Open Reading Frame (ORF): Definition & Meaning

  • Thread starter Thread starter Suraj M
  • Start date Start date
  • Tags Tags
    Frame Reading
AI Thread Summary
An open reading frame (ORF) is a DNA sequence that begins with an ATG start codon, continues with a series of amino acid-coding codons, and ends with a stop codon, indicating potential protein-coding regions. While many ORFs are statistically unlikely to occur by chance and are associated with protein-coding genes, not all ORFs encode proteins, and some protein-coding genes may lack traditional ORFs due to non-canonical start sites or the presence of introns. The term "open" in ORF suggests a long stretch of codons without an internal stop codon, making it a candidate for gene identification. Modern techniques for identifying protein-coding regions extend beyond ORFs, incorporating additional genetic information. Despite advancements, the concept of ORFs remains relevant in genomic studies and literature.
Suraj M
Gold Member
Messages
596
Reaction score
39
Could someone tell me what exactly is an open reading frame.(ORF)
What i know about it is that it starts its sequence with ATG, codes for amino acids and ends with a terminator codon, what does that mean? is it like an mRNA(can't be as it has ##T##) or part of the DNA which will form the mRNA(cistron), or direct DNA to protein synthesis(unlikely)?
Thank you
 
Biology news on Phys.org
The concept of an open reading frame comes from the early days of genome sequencing when we had the full DNA sequence of an organism like a bacteria, and we wanted to figure out where the protein-coding genes were. One feature of proteins is that they contain an open reading frame, a DNA sequence beginning with ATG followed by a long stretch of amino acid-coding codons, and ending with a stop codon. Because three of the 64 codons are stop codons, a random sequence of DNA would have open reading frames only ~ 20 codons long. Thus, open reading frames with hundreds of codons are statistically unlikely to occur by chance and are putatively annotated as protein-coding genes.

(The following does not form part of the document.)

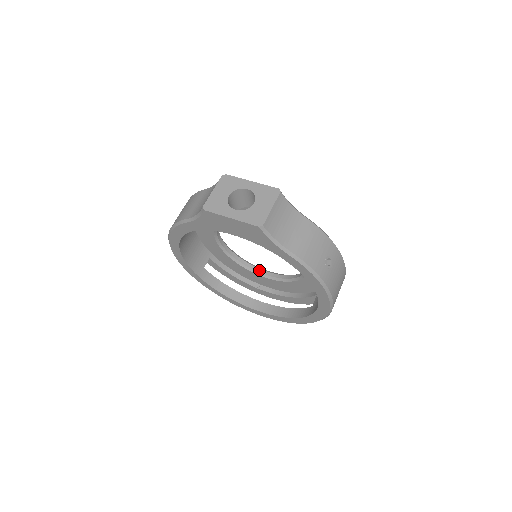
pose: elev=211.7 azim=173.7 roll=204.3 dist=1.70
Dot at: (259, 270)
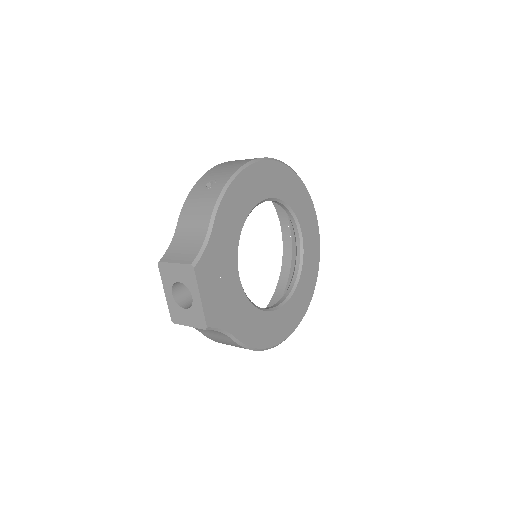
Dot at: (296, 231)
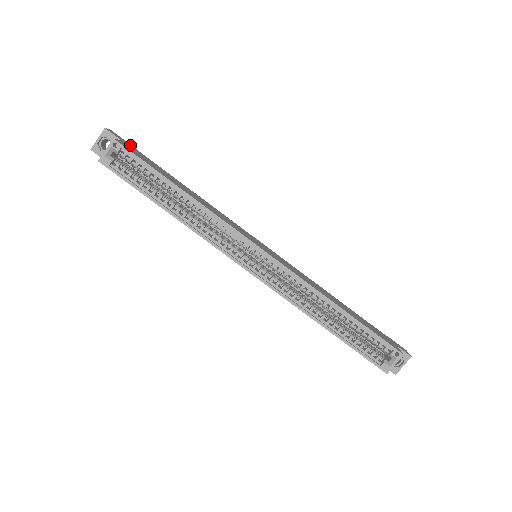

Does every ORF encode a protein? No. As mentioned above, short ORFs can occur by chance in the genome, so while there are short ORFs encoding things like peptide hormones, many short ORFs do not encode proteins. Do all protein-encoding genes contain ORFs? The answer is again no. For example, in many species, there are non-canonical start sites that do not begin with ATG so these ORFs might not be recognized. Furthermore, the presence of introns in eukaryotic genes can make the identification of ORFs tricky.

Modern means of identifying protein coding regions extend beyond the concept of ORFs and make use of other sources of information (such as identifying transcription and translation start sites, looking for splicing sites in eukarotes, and making use of evolutionary information, for example, whether the ORF is conserved across species).
 
in prokaryotes, how is it different from a transcription unit?
 
The transcription unit, which is the segment of DNA extending from the transcription start site of a gene to the transcription stop site. It contains the ORF as well as other regulatory sequences upstream and downstream of the ORF that are transcribed but not translated into protein. These regulatory regions of the transcription unit encode the 5' untranslated region (UTR) and 3' UTR of the mRNA, and these regions are important for regulating translation and mRNA stability. For example, prokaryotes require a ribosome binding sequence (the Shine-Dalgarno sequence) in the 5'UTR in order to allow the ribosome to bind to the mRNA and initiate transcription. Many eukaryotic mRNAs contain micro-RNA (miRNA) binding sites in their 3'UTRs that regulate the mRNAs, for example, by degrading them.
 
This might be a stupid question after all your
explanation , if its just a reading frame why is it called an OPEN reading frame? Just curious
So ORFs are not of any use now? after identification of transcription units?
 
Suraj M said:
This might be a stupid question after all your
explanation , if its just a reading frame why is it called an OPEN reading frame? Just curious
So ORFs are not of any use now? after identification of transcription units?

I'm not sure why it's called an open reading frame, but if I were to guess, it's because it contains a long expanse of codons lacking a stop codon. The concept of an ORF is different from the concept of a reading frame, because an ORF refers to a specific segment within one reading frame.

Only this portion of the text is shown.